例えば、整数4567に対して桁数10で右寄せ、左寄せ、中央寄せする例は以下の通りです。

print(format(4567, '10'))   # 出力: '      4567'(右寄せ)
print(format(4567, '<10'))  # 出力: '4567      '(左寄せ)
print(format(4567, '^10'))  # 出力: '   4567   '(中央寄せ)

出力結果

      4567
4567      
   4567  

解説

  • '10' と指定した場合、数値はデフォルトで右寄せとなります。
  • '<10' は左寄せ、'^10' は中央寄せを意味し、指定した桁数分の空白で埋めて表示されます。

2.format関数の応用例

2.1. 浮動小数点数の整形

 浮動小数点数を扱う場合、小数点以下の桁数を制御することがよくあります。書式指定には、全体桁数と小数点以下の桁数を指定することができます。

# 浮動小数点数1/7の値を整形する例
value = 1 / 7
print(format(value))        # 書式指定なし: '0.14285714285714285'
print(format(value, '.3f')) # 小数点以下3桁: '0.143'
print(format(value, '10.3f')) # 全体10桁、小数点以下3桁: '     0.143'

出力結果

0.14285714285714285
0.143
     0.143

解説

  • 書式指定なしでは、浮動小数点数の全桁が表示されます。
  • '.3f' と指定することで、小数点以下3桁に丸められ、固定小数点表記(fixed-point notation)となります。
  • '10.3f' は、全体の幅を10桁とし、右寄せで表示します。

2.2. 千位区切りの整形

 大きな数値を読みやすくするために、千位ごとにカンマやアンダースコアを入れる書式指定も利用できます。

number = 1234567890
print(format(number))         # 書式指定なし: '1234567890'
print(format(number, ','))    # カンマ区切り: '1,234,567,890'
print(format(number, '_'))    # アンダースコア区切り: '1_234_567_890'

出力結果

1234567890
1,234,567,890
1_234_567_890

解説

  • 書式指定なしでは数値はそのまま表示されます。
  • ',' と指定すると、千位ごとにカンマが自動的に挿入され、数値が読みやすくなります。
  • 同様に、'_' を指定すると、アンダースコアが区切り文字として使用されます。

まとめ

 format関数を利用することで、数値や文字列の表示形式を細かく制御することができ、データを見やすく整形することが可能です。

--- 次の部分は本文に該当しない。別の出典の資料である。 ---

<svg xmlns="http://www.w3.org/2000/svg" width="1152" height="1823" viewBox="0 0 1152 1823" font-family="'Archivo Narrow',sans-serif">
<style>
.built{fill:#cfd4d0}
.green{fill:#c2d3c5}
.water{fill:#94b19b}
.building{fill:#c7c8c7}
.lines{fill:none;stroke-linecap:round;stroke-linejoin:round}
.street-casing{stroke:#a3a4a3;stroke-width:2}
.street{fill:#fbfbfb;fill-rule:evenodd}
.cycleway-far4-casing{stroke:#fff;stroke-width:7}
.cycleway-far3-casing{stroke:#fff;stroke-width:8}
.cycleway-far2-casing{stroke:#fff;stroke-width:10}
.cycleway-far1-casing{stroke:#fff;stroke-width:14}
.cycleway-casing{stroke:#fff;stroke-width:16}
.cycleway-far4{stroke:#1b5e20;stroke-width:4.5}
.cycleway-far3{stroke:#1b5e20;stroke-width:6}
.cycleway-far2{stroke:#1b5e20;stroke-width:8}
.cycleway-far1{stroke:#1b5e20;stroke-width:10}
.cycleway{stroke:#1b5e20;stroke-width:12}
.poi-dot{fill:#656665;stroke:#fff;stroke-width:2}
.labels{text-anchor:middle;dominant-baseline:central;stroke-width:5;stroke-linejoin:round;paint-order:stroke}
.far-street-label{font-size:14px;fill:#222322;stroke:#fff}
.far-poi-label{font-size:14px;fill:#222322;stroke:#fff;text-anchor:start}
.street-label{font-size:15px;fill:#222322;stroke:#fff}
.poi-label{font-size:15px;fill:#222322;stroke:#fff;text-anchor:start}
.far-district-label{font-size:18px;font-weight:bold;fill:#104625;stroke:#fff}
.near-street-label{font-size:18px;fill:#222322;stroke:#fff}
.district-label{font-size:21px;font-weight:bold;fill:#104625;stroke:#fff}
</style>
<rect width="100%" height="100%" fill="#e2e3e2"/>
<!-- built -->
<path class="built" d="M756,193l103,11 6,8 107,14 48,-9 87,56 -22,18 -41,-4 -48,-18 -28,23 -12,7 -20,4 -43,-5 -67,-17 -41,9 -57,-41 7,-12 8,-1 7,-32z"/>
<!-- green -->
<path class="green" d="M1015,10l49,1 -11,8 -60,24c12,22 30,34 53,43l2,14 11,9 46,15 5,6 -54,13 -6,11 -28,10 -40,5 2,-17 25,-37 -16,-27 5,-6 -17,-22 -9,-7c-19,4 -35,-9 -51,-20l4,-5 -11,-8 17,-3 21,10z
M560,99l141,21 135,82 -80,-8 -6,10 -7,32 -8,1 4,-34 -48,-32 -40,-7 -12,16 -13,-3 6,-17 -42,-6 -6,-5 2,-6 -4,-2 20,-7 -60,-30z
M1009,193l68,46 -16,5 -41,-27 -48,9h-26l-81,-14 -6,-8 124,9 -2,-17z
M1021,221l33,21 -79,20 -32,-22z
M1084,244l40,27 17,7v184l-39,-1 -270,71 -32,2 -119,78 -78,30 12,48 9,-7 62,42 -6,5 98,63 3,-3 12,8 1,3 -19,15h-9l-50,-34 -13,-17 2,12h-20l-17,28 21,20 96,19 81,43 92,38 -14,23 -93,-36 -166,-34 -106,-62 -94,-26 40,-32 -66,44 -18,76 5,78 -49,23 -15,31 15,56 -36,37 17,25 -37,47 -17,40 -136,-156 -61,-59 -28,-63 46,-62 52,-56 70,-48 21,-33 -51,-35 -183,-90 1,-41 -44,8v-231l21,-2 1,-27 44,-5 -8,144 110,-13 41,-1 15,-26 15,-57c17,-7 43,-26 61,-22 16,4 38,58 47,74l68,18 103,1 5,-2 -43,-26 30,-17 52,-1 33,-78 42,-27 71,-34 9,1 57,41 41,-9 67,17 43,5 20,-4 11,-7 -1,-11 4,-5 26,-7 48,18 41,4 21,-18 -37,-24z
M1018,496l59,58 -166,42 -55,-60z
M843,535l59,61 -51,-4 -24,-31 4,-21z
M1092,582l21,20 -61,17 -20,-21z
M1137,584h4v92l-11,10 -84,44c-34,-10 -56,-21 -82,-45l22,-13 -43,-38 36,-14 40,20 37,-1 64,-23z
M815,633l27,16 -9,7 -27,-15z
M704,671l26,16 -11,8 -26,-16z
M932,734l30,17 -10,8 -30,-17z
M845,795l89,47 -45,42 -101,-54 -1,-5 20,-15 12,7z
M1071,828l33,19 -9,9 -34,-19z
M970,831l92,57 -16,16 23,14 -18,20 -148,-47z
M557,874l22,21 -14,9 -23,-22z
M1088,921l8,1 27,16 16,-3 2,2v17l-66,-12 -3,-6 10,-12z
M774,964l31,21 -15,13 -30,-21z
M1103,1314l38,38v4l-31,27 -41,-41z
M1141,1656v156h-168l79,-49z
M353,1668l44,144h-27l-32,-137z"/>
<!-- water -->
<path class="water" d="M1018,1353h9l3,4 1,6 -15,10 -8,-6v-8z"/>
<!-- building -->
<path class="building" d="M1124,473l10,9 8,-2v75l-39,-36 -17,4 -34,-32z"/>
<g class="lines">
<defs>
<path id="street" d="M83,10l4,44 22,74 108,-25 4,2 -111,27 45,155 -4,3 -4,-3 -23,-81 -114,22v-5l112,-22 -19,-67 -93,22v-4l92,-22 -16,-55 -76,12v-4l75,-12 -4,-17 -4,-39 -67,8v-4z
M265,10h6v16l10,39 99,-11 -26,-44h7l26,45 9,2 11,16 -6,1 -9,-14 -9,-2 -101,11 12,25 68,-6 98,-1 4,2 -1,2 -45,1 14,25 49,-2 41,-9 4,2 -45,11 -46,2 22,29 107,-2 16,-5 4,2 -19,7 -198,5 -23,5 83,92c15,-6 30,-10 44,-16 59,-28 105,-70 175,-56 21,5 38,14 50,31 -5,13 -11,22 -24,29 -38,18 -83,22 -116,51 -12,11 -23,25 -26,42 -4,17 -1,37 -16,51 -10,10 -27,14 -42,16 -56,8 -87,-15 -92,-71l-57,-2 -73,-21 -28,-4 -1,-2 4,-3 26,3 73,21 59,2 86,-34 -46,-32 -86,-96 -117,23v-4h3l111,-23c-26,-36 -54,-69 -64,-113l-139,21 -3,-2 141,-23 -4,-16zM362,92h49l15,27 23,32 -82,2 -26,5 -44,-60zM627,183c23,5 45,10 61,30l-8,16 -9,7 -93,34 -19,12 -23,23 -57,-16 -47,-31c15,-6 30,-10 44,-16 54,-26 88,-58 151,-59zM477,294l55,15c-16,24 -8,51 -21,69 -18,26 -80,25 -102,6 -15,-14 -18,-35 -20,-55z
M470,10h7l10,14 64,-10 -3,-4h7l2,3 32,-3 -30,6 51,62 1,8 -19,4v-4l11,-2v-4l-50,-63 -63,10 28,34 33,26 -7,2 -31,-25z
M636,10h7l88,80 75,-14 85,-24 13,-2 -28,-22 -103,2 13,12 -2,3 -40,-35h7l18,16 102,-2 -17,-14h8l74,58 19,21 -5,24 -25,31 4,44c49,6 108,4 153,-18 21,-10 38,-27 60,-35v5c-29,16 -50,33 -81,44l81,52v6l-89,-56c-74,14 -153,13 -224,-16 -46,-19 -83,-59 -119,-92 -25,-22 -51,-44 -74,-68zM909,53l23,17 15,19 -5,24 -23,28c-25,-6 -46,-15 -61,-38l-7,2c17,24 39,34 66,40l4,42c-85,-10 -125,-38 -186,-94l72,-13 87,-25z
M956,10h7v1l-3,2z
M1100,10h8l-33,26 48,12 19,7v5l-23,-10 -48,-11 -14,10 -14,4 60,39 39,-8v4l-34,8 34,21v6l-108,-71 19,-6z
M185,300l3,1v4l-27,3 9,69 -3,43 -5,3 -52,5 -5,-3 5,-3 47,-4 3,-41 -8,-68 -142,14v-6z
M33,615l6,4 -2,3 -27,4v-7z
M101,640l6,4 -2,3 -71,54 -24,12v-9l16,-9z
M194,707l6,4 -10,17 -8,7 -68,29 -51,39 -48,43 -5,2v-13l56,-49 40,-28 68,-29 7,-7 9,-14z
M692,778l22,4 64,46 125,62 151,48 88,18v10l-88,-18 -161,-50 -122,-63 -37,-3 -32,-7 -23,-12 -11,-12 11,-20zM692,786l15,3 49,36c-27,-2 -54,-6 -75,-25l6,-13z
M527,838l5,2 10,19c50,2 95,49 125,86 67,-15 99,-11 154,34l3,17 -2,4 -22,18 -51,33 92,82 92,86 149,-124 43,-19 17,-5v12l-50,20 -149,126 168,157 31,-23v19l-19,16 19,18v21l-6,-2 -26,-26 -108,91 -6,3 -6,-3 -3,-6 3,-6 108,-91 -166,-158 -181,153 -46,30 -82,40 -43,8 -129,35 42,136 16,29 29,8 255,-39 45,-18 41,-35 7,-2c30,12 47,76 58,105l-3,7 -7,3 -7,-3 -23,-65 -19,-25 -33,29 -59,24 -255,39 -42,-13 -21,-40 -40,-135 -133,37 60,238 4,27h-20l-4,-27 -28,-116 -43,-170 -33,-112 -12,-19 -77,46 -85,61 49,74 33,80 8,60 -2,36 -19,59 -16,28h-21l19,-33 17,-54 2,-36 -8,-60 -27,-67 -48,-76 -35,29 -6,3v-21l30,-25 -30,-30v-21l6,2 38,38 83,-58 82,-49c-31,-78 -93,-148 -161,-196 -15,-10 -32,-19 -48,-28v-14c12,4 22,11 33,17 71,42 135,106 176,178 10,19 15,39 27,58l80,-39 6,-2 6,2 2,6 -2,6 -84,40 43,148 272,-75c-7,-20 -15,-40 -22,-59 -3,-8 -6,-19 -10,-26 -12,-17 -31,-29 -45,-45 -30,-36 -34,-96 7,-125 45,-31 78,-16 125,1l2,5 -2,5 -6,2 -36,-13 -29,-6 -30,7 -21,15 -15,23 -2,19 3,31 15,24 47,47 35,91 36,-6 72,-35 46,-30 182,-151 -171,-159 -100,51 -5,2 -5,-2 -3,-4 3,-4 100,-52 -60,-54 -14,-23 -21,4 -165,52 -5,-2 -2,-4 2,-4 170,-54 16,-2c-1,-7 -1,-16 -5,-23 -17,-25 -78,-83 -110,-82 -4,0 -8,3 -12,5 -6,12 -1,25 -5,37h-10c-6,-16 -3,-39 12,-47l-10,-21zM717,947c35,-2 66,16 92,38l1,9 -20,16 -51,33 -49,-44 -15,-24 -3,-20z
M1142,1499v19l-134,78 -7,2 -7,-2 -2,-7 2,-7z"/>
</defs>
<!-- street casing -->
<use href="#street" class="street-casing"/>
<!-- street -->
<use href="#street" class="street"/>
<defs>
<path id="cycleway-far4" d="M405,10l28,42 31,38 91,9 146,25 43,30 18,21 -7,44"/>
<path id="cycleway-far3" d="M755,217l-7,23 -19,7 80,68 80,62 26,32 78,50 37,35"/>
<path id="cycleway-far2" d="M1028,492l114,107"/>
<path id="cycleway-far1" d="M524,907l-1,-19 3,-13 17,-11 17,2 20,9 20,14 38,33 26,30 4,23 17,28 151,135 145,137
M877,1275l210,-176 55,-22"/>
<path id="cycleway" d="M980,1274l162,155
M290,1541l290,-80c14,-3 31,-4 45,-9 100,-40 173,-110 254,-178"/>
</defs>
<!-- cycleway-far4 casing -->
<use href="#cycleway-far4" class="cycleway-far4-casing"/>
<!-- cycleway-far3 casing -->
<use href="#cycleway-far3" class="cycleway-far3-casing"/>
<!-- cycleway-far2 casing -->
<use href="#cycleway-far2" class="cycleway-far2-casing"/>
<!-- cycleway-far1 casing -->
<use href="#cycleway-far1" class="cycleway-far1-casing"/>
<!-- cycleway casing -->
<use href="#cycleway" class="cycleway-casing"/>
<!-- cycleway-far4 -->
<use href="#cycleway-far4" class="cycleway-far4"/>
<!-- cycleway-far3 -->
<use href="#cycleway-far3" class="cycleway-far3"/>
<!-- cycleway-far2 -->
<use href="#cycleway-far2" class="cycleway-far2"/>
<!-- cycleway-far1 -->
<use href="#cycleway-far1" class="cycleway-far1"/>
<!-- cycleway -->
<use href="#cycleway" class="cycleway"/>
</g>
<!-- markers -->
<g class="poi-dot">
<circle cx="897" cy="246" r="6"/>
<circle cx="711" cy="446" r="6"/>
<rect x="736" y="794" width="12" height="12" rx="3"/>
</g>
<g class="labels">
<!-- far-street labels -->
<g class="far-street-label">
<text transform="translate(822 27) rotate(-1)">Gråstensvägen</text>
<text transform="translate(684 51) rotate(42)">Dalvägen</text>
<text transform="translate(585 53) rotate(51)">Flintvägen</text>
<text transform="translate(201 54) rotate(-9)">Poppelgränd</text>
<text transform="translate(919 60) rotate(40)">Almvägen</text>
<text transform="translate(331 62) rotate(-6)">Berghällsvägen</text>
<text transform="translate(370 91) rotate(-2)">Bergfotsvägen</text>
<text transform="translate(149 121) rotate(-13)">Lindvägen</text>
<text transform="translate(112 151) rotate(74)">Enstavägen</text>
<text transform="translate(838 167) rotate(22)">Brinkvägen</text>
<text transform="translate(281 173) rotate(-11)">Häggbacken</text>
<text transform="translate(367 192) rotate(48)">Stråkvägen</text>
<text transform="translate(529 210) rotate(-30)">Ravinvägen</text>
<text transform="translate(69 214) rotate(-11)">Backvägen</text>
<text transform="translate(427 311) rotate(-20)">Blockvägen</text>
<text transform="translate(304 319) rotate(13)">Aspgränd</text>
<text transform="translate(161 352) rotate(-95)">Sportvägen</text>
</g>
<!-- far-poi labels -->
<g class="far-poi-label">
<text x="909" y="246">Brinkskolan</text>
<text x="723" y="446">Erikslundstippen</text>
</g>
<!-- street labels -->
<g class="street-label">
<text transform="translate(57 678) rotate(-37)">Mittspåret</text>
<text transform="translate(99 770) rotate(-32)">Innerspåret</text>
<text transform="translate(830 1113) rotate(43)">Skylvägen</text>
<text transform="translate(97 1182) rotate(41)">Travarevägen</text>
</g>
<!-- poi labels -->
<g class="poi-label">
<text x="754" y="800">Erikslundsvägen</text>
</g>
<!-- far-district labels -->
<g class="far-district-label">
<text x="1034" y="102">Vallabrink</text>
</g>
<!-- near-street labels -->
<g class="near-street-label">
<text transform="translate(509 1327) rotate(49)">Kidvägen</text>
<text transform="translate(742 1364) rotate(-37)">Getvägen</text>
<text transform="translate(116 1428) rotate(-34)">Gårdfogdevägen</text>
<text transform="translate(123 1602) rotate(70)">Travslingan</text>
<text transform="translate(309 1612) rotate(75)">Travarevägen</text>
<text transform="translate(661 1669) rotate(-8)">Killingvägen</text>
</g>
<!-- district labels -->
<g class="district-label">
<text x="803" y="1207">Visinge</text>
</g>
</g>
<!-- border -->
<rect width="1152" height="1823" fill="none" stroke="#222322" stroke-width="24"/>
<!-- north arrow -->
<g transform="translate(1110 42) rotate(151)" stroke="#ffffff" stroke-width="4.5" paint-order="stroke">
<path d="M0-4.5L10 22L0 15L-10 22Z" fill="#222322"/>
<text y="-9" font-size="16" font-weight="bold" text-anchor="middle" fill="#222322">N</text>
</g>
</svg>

  • 基本構文は format(値, 書式指定) であり、書式指定ミニ言語を利用して、左右寄せや中央寄せ、桁数、小数点以下の桁数、千位区切りなどを簡単に指定できます。
  • 応用例として、浮動小数点数の丸め処理や大きな数値の区切り処理など、さまざまな用途に対応できます。

 これらのテクニックを活用することで、プログラムの出力がより整然とし、ユーザーにとっても理解しやすい結果を提供できるようになります。